MG titre did not show any significant change with 175 mg/kg/day of MG administration. However, a significant increase was observed at a dose of 350 mg/kg/day with almost 5 fold increase compared to control untreated animals (p<0.05). The augmentation of the humoral response as evidenced by an enhancement of antibody responsiveness to SRBC in rats as consequence of both pre and post immunization drug treatment indicates the enhanced responsiveness of macrophages and b-lymphocytes subsets involved in antibody synthesis (Mungantiwar et al., 1999). The DTH response, which is a direct correlate of Cell Mediated Immunity (CMI), was found to be increased by 30% at a dose of 350 mg/kg/day of the herbal formulation. During CMI responses, sensitized T-lymphocytes, when challenged by the antigen, are converted to lymphoblasts and secrete lymphokines, attracting more scavenger cells to the site of reaction. The infiltrating cells are thus immobilized to promote defensive (inflammatory reaction). In our studies, foot volume was enhanced after MG treatment suggests cell mediated enhancement (Sen et al., 1992).

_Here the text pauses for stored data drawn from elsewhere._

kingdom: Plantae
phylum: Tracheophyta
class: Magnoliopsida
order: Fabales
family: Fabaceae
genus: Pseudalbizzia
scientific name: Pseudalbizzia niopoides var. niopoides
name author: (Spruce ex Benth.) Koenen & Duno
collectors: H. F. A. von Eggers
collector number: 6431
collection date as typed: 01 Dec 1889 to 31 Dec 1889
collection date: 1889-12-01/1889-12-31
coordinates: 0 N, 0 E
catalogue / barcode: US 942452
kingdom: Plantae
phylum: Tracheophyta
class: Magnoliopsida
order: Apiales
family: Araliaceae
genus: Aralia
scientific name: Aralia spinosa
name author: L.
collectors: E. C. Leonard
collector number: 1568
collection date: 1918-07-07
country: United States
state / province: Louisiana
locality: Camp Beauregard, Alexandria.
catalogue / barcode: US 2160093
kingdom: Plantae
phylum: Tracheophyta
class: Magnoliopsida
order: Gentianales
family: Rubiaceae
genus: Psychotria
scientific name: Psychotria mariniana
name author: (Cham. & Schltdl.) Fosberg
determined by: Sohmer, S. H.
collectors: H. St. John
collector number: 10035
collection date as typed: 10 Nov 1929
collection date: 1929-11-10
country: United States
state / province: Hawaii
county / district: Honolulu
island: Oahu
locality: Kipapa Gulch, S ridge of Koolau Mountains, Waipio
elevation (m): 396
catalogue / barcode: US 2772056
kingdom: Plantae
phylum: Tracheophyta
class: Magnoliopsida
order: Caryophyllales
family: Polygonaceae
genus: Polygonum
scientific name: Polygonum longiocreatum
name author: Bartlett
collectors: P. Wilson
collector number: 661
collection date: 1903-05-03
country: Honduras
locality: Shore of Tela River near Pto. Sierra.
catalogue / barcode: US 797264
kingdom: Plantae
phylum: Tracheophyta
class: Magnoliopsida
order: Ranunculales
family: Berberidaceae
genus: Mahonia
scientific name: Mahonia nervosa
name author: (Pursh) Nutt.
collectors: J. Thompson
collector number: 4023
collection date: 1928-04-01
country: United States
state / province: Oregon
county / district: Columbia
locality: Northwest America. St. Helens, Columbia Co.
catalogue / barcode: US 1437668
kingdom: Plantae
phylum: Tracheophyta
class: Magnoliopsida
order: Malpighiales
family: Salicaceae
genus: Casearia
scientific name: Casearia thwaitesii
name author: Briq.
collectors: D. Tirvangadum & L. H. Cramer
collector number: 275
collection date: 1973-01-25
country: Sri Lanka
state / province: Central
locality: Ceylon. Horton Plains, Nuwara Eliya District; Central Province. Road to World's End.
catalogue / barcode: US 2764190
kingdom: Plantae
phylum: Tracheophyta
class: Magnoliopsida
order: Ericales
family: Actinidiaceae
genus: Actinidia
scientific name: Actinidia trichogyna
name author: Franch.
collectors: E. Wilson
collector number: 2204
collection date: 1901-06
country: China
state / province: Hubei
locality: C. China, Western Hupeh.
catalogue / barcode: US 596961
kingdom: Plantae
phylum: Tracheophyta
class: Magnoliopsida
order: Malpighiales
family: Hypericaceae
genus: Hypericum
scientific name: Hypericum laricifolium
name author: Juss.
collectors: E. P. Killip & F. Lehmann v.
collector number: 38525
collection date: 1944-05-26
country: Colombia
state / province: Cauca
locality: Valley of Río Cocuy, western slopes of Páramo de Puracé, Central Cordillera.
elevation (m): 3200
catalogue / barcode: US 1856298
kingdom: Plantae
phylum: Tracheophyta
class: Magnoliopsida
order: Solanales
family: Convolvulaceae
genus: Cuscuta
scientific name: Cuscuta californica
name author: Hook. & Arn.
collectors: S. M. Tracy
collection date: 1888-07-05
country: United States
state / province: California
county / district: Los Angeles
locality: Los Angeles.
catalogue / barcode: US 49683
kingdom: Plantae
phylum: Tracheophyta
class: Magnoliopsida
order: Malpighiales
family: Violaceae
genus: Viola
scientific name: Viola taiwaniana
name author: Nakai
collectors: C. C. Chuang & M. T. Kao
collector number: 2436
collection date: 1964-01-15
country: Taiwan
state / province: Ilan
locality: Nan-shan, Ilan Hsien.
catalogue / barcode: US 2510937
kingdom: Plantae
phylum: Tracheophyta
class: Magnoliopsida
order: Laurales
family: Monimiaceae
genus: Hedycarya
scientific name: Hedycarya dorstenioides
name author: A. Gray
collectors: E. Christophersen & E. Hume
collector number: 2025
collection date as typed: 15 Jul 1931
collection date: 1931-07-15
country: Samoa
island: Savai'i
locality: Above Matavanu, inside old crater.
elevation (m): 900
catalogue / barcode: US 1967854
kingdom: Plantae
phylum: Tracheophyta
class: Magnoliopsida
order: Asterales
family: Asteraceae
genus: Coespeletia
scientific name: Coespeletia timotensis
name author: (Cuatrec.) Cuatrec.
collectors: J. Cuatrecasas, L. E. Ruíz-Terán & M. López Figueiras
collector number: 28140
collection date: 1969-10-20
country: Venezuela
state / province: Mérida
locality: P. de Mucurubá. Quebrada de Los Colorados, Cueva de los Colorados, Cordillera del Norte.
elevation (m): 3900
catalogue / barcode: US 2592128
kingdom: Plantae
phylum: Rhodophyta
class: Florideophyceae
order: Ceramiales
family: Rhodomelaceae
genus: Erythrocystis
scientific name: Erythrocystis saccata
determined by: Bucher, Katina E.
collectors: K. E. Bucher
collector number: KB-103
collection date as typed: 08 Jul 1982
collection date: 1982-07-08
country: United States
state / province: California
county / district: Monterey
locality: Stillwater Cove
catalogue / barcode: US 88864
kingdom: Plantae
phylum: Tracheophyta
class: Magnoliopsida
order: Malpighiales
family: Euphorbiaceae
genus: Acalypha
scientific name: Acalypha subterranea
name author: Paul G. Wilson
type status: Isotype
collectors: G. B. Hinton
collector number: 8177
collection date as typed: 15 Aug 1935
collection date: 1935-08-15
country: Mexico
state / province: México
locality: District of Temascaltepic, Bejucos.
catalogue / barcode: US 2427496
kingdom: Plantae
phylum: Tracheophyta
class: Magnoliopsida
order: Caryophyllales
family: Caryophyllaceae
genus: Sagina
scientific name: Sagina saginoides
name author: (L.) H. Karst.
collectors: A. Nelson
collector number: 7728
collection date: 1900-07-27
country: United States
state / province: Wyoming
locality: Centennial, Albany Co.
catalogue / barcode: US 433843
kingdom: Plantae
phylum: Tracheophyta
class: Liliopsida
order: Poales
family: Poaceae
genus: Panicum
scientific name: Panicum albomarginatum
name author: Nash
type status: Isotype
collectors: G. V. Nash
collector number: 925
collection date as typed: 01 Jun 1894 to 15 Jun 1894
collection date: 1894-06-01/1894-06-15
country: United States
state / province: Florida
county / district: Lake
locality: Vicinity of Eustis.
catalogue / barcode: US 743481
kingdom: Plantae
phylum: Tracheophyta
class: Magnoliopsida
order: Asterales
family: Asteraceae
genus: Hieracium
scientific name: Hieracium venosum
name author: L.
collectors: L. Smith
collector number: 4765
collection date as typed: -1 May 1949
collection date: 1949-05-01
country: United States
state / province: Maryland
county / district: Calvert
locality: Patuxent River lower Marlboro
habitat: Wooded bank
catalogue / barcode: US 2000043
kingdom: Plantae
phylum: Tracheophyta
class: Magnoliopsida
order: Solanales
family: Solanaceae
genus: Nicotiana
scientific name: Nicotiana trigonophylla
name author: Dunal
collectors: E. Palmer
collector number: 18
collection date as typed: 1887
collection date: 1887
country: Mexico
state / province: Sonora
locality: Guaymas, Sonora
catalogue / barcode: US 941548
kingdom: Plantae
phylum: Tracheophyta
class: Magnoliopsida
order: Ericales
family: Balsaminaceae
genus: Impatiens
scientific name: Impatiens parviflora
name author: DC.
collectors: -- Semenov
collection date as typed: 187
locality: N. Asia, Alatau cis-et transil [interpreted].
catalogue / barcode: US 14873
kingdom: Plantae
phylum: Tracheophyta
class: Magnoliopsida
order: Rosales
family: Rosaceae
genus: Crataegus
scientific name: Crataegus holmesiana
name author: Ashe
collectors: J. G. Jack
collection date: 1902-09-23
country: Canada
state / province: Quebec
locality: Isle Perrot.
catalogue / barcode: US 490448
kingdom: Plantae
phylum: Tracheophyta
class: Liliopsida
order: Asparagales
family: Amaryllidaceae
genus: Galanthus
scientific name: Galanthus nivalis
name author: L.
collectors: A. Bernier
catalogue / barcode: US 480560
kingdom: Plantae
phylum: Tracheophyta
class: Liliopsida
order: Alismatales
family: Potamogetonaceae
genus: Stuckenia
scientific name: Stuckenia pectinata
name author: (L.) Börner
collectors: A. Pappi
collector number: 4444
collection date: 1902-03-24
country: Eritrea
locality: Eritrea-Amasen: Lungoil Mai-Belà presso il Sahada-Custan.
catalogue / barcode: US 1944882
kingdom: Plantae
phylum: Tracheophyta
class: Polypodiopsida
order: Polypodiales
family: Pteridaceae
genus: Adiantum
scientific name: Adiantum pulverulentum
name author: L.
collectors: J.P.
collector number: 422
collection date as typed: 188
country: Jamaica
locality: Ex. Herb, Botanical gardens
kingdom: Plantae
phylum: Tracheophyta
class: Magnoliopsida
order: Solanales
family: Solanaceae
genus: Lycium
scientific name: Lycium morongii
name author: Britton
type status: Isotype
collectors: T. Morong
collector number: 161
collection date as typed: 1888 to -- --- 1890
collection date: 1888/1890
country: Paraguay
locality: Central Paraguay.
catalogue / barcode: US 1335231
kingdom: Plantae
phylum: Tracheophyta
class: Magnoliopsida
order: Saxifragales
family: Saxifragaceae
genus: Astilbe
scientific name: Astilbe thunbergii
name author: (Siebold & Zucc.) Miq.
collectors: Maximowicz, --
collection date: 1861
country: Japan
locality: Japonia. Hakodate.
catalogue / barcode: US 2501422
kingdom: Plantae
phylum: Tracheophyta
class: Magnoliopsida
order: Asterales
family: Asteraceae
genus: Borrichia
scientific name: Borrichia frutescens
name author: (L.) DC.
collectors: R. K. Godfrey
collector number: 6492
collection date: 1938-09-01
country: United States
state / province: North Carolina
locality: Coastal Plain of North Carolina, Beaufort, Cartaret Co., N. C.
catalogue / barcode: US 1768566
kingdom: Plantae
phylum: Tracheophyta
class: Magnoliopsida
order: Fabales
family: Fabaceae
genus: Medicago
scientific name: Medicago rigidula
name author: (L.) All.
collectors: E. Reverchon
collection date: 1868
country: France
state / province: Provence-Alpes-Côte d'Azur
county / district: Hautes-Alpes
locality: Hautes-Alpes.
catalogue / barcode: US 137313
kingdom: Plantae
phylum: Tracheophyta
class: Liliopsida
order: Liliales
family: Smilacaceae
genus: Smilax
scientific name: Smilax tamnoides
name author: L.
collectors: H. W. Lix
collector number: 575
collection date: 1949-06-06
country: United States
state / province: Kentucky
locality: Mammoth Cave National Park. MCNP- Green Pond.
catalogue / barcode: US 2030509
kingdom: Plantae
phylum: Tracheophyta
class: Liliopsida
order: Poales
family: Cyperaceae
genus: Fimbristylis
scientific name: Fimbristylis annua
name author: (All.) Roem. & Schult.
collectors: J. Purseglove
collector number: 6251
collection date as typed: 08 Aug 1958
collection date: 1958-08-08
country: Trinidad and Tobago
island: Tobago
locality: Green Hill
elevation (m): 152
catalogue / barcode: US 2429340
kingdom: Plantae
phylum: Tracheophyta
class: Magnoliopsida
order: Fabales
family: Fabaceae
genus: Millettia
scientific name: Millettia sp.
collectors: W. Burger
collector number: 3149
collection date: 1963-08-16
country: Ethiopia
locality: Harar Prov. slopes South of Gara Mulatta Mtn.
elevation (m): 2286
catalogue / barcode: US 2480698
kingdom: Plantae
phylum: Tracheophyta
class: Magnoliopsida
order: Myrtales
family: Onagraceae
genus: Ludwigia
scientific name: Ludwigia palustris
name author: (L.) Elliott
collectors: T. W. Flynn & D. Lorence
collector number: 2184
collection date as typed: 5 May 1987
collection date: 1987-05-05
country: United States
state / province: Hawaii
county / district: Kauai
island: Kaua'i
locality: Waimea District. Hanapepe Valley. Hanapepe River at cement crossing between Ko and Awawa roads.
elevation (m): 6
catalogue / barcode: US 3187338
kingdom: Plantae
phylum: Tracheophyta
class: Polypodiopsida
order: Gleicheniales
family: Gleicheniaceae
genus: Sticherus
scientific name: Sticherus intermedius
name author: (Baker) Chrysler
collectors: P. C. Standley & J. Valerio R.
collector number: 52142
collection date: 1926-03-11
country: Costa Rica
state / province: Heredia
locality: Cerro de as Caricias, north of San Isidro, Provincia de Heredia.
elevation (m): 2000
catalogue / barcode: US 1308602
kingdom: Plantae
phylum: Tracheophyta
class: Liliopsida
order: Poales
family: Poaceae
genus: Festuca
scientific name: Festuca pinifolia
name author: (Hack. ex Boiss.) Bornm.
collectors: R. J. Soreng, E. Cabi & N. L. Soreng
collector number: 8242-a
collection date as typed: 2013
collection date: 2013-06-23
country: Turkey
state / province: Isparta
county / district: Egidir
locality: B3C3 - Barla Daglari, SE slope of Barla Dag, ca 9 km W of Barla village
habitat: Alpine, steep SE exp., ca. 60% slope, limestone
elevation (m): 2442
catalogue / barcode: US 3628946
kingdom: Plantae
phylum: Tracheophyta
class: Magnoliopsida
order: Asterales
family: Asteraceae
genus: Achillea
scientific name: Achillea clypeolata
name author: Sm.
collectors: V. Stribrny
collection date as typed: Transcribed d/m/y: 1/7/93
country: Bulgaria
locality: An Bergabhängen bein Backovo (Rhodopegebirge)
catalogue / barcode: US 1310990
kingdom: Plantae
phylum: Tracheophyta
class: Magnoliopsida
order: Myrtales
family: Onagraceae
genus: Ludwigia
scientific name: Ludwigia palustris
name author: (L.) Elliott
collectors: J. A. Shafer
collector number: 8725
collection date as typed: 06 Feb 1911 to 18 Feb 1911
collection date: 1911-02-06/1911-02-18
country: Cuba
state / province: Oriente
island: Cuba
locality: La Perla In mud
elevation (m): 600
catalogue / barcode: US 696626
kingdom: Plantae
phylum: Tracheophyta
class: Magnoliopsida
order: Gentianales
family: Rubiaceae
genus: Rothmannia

Increase in both, HA titre and DTH response indicated the Momordica ghrita potentiates humoral as well as the cellular immunity. One of the explanations for warded to justify the beneficial effects of indigenous drugs in diseases states is the non specific enhancement of immune states of the organism (Patil et al., 1998). The immunostimulant activity of Momordica charantia was known there was no documentary evidence. In conclusion, the results obtained in the present study have shown the immunomodulatory activity of MG in vivo, further studies are warranted for the understanding the exact mechanisms responsible for immunomodulation.
Conclusions
Momordica charantia has shown significant immunomodulatory effect in animals. Therefore clinical studies as a potential immunostimulant is further warranted .Its efficacy as antidaibetic agent has been demonstrated in many clinical studies. Momordica charantia safety is assured as it has been consumed in diet from centuries. Therefore, we assume that clinical studies with Momordica charantia ghrita in immunomodulation will result in positive outcome.
Acknowledgements
The authors are thankful to head, Department of Pharmaceutical Sciences for providing the facilities and UGC for providing the financial support for V. Prasad and V. Jain in the form of fellowship.